Super Typhoon Haiyan smashed into the Philippines on Friday as a category 5 storm and is expected to continue towards South China and Vietnam.

At least three people were killed by what experts described as possibly the strongest hurricane ever recorded to hit land and certainly the biggest tropical typhoon this year.

Haiyan, known locally as Yolanda, battered the Philippine islands of Samar and Leyte as it made landfall with winds reaching beyond 300km/h at around 8am GMT Friday morning.

Weather Underground’s director of meteorology Dr Jeff Masters said Yolanda could be the strongest tropical typhoon on recorded using early readings.

Dr Masters posted on the company website: “Haiyan had winds of 306–313km/h at landfall, making it the strongest tropical cyclone on record to make landfall in world history. The previous record was held by the Atlantic’s Hurricane Camille of 1969, which made landfall in Mississippi with 306km/h winds.”

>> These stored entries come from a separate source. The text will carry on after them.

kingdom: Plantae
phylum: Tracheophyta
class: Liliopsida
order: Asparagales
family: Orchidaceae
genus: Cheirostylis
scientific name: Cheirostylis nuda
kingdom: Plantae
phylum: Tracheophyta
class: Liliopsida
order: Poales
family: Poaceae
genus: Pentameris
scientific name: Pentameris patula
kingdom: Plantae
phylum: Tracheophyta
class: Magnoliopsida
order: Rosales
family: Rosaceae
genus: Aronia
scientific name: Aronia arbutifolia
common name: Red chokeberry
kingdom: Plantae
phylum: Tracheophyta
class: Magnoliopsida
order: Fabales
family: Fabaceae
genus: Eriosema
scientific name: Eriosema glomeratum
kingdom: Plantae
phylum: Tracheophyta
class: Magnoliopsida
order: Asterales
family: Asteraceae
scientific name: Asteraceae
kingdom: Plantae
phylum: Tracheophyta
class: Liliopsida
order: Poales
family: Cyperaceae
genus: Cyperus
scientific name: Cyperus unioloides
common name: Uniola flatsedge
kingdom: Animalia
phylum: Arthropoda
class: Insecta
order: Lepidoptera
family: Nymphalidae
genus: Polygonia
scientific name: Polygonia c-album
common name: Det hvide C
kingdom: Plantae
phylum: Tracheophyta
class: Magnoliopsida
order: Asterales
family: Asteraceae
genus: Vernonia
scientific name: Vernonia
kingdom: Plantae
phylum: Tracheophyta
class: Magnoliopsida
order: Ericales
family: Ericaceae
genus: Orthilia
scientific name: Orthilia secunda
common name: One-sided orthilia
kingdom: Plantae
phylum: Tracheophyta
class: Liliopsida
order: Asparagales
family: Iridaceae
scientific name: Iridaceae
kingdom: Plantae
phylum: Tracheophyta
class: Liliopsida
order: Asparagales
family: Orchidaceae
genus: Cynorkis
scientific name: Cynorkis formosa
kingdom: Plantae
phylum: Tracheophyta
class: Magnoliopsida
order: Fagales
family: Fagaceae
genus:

Yolanda, the second category 5 typhoon to hit the Philippines in two months after Typhoon Usagi made landfall in September, forced mass evacuations and affected millions across the country although the capital Manila was spared the full force of a direct hit.

Risk modelling company EqeCat, which described Yolanda as “extremely dangerous” in its CatWatch report released on Thursday evening, forecast the storm to continue west-northwest taking it into South China and making landfall in Vietnam on Sunday as a category 4 storm.

The impact of the Super Typhoon on the Philippines was expected to be largely humanitarian as no significant insured losses are anticipated however, PwC catastrophe expert Dom del Re said Yolanda gave global reinsurers a reminder of the risks facing the region.

Del Re said: “The reinsurance classes of business most likely to be impacted are commercial and industrial property, and some marine classes. For growing global reinsurers, this massive category 5 typhoon is a reminder of the risk the country is exposed to.”

He added: “The future revenue potential is attractive and premium has grown as much as 12% in past years, but catastrophe risk management will be a key component of any growth strategy. Even allowing for the events in the Philippines, this has been a benign year for the global catastrophe reinsurance markets and if this activity continues to the end of the year, this will have a downward pressure on rates.”